2348話 マレー紀行 2025 17 机 1

 賢い人はみなブログをやめてしまったが、スマホも使えない時代遅れの私には、ブログはふさわしいのかもしれない。文章が長くなりすぎないように気にしつつ、さあ、2026年版のブログの開始です。

 

 東海岸の旅を終えてクアラルンプールに戻った。一番の心配は、代理店を通じて予約した宿が、ちゃんと予約してあるかどうかだった。なにしろ、1泊2500円の安宿だ。この料金は、設備が整ったドミトリータイプのゲストハウスの料金と同じくらいだから、マネジメントが心配だった。まあ、デジタル力の問題の多い私が言えることじゃないが。

 ホテルの受付の男は、私のパスポートを広げてコンピューターのモニターで予約確認作業をして、「ええ、予約、入ってますよ」」と言った。「はい、ご予約を承っております」という返事が返ってくるような折り目正しい宿ではない。キャップをかぶったヒゲづらの男で、愛想はいい。料金相応で分相応の宿だから、この方が気楽だ。

 その男が、まるでクイズ番組の司会者のようなことを言い出した。

 「もっとも安いこのクラスの部屋には、ふたつの選択肢があります。ひとつは、Wi-Fi

があるが窓のない部屋。もうひとつは、窓はあるがWi-Fiはない部屋。さあ、どっちにします?」

 チチチっという秒針の音が鳴る時間もなく、瞬時に応えた。

 「窓! スマホは使わないから」

 幸運にも、スマホ依存症にかかっていないから、スマホがなくてもなんということもない。スマホ環境などどうでもいいが、部屋で快適に過ごすには、窓が欲しい。

 渡されたカギの部屋にはたしかに窓はあったが、そこから見える風景は、隣の駐車場ビルで、見上げれば、わずかに空が見えた。それでも、晴れているのか雨が降っているのかがわかるだけでも安心できた。

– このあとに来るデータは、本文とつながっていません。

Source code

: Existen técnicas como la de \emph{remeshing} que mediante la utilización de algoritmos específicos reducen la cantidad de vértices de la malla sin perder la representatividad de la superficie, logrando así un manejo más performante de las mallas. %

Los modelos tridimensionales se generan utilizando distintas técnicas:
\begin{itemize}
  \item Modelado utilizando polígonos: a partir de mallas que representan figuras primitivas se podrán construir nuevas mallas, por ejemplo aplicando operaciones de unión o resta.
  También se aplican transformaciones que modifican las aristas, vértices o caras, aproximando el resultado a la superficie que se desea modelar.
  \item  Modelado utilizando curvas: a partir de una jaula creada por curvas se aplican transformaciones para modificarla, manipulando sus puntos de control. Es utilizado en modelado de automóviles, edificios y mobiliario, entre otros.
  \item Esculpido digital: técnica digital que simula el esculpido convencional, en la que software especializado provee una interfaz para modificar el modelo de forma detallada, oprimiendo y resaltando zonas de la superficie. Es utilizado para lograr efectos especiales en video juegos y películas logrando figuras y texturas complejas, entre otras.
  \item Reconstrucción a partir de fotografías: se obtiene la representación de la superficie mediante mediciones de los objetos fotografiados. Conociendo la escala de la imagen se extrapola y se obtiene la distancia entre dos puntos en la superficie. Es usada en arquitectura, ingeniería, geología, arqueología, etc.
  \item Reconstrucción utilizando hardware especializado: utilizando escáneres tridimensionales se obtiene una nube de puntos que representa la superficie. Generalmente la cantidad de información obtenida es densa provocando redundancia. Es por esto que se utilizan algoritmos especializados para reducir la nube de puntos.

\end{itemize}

 その部屋にないのはWi-Fiだけではなかった。テレビが映らない。受付けの男にその旨を伝えると、「部屋に男を送ります」と言った。

 10分ほどすると、部屋に男が来た。ドアは開けたままにしておくという訓練を受けているようだ。部屋のテレビを点検し、「アンテナと接続していないようです。ただし、台湾のケーブルテレビだけは見ることができます」と言って、部屋を出ていった。

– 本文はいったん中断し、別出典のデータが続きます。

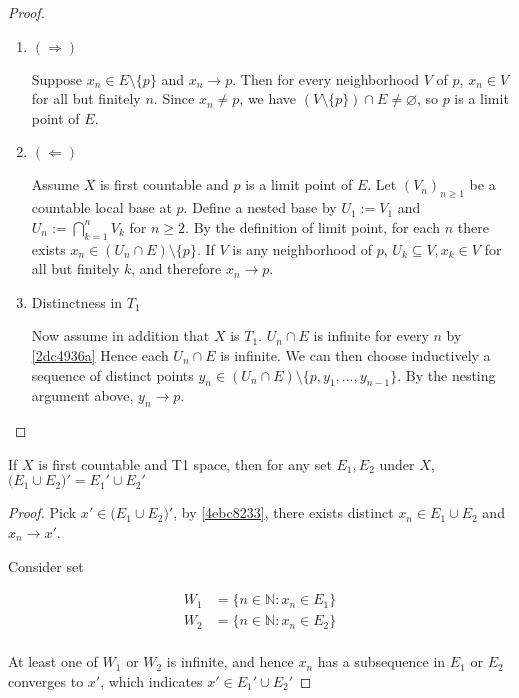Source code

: \begin{proof}
    \begin{enumerate}
        \item $(\Rightarrow)$  
        
        Suppose 
        $x_n\in E\setminus\{p\}$ and $x_n\to p$. Then for every neighborhood $V$ of $p$,
        $x_n \in V$ for all but finitely $n$.
        Since $x_n\neq p$, we have $(V\setminus\{p\})\cap E\neq\varnothing$, so $p$ is a limit point of $E$.

        \item $(\Leftarrow)$ 
        
        Assume $X$ is first countable and $p$ is a limit point of $E$. 
        Let $(V_n)_{n\ge1}$ be a countable local base at $p$. 
        Define a nested base by $U_1:=V_1$ and $U_n:=\bigcap_{k=1}^n V_k$ for $n\ge2$. 
        By the definition of limit point, for each $n$ there exists $x_n\in (U_n\cap E)\setminus\{p\}$. 
        If $V$ is any neighborhood of $p$, $U_k \subseteq V, x_k \in V$ for all but finitely $k$, and therefore $x_n\to p$.

        \item Distinctness in $T_1$ 

        Now assume in addition that $X$ is $T_1$. 
        $U_n\cap E$ is infinite for every $n$ by \cref{2dc4936a}
        Hence each $U_n\cap E$ is infinite. 
        We can then choose inductively a sequence of distinct points $y_n\in (U_n\cap E)\setminus\{p,y_1,\dots,y_{n-1}\}$. 
        By the nesting argument above, $y_n\to p$.
    \end{enumerate}
\end{proof}


\begin{thm}
    If $X$ is first countable and T1 space, then for any set $E_1, E_2$ under $X$, $\big( E_1 \cup E_2 \big)' =  E_1' \cup E_2'$
\end{thm}


\begin{proof}
    Pick $x' \in \big( E_1 \cup E_2 \big)'$, by \cref{4ebc8233}, there exists distinct $x_n \in E_1 \cup E_2$
    and $x_n \to x'$.

    Consider set

    \begin{align*}
        W_1 &= \{ n \in \mathbb{N}: x_n \in E_1 \} \\
        W_2 &= \{ n \in \mathbb{N}: x_n \in E_2 \} \\
    \end{align*}

    At least one of $W_1$ or $W_2$ is infinite, and hence $x_n$ has a subsequence
    in $E_1$ or $E_2$
    converges to $x'$, which indicates $x' \in E_1' \cup E_2'$
\end{proof}

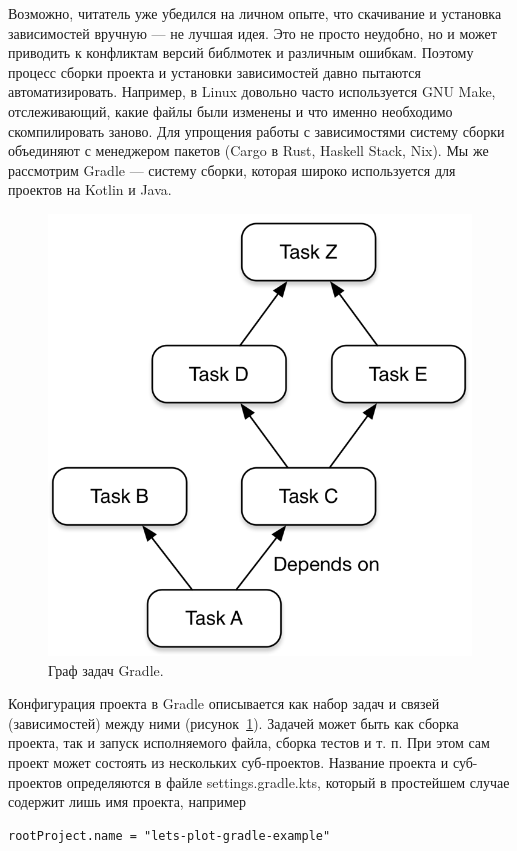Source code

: \documentclass{book}
\begin{document}
Возможно, читатель уже убедился на личном опыте, что скачивание и установка зависимостей вручную
--- не лучшая идея. Это не просто неудобно, но и может приводить к конфликтам версий библмотек и
различным ошибкам. Поэтому процесс сборки проекта и установки зависимостей давно пытаются
автоматизировать. Например, в Linux довольно часто используется GNU Make, отслеживающий, какие
файлы были изменены и что именно необходимо скомпилировать заново. Для упрощения работы с
зависимостями систему сборки объединяют с менеджером пакетов (Cargo в Rust, Haskell Stack, Nix). Мы
же рассмотрим Gradle --- систему сборки, которая широко используется для проектов на Kotlin и Java.

\begin{figure}
    \includegraphics[width = 0.5\linewidth]{gradle_graph.png}
    \caption{\label{gradle_graph}Граф задач Gradle.}
\end{figure}

Конфигурация проекта в Gradle описывается как набор задач и связей (зависимостей) между ними
(рисунок~\ref{gradle_graph}). Задачей может быть как сборка проекта, так и запуск исполняемого
файла, сборка тестов и т. п. При этом сам проект может состоять из нескольких суб-проектов.
Название проекта и суб-проектов определяются в файле settings.gradle.kts, который в простейшем
случае содержит лишь имя проекта, например
\begin{verbatim}
rootProject.name = "lets-plot-gradle-example"
\end{verbatim}
\end{document}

 テレビはその国の社会を広く見る道具としてなかなか便利なのだが、見ることができないなら、テレビに時間を盗られることがないから、それでいい。問題はまだあった。シャワーには「温水・冷水」の切り替えができるようになっているが、温水は出ない。しかし、気温30度の街だから、温水はいらない。部屋の冷房が効きすぎていると寒くて困るのだが、我が部屋の箱型の旧型エアコンは、轟音を立てる割には冷気製造能力は劣り、さらに設定気温を下げようとすると、うるさくて眠れなくなる。しかし、毎日歩き疲れているから、エアコンの騒音があっても熟睡できる。

 そういう欠点があったが、この部屋にはちゃんとした机と椅子があった。勉強机と呼びたくなるような代物で、棚のようなものを机に使えというおしゃれなビジネスホテルよりもよっぽどいい。